A chemical inhibitor was found to limit the growth of lung tumor cells and may provide better treatment for lung cancer patients.
The novel chemical compound NGI-1 was found to partially disrupt glycosylation in lung cancer cells, while leaving other cells relatively unharmed, according to a recent study published in Nature Chemical Biology.
Researchers screened more than 350,000 chemical compounds during their search, and eventually identified the inhibitor NGI-1. To disrupt the growth of cancer cells, NGI-1 blocks the glycosylation of the enzyme oligosaccharyltranferase (OST), which plays a critical role in cancer metastasis.
Findings from the study indicated that the enzyme loses its ability to properly glycosylate the receptor proteins when the glycosylation of OST was blocked. Additionally, NGI-1 only appeared to limit the cancer cells from spreading depending on EGFR and FGFR protein receptors.
This means that it can specifically target cancer cell growth with little effect on non-cancerous cells.
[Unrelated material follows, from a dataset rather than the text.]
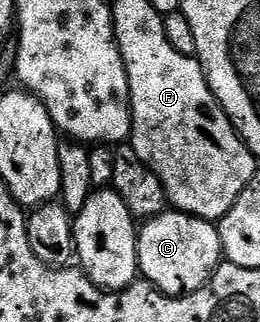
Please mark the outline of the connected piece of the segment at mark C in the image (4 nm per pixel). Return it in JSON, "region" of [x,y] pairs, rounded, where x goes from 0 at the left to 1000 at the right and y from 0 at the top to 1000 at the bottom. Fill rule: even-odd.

“This is important to cancer research because what we’re looking for are therapies that don’t have a lot of effect on normal cells but do have a lot of effect on tumor cells, and this falls into that category,” said senior study author Joseph Contessa.
It was previously believed that glycosylation could be switched on or off for all cells. However, researchers stated that the use of NGI-1 should be thought of as a dimmer switch instead.
NGI-1 only partially blocks glycosylation, which means that it has the greatest effect on tumor cells that are highly dependent on EGFR and FGFR. Researchers hope to bring this new information back into the clinic with hopes it can eventually provide an alternative treatment to existing therapies, such as radiation.
The study indicated that the findings identify OST inhibition as a potential therapeutic approach to treating receptor-tyrosine-kinase-dependent tumors. Since NGi-1 molecule is relatively small in size, researchers suggest that it could be potentially used in pill form and ingested by patients.
“We have therapies, and they’re good therapies, but they’re not enough,” Contessa said. “We need to take the next step.”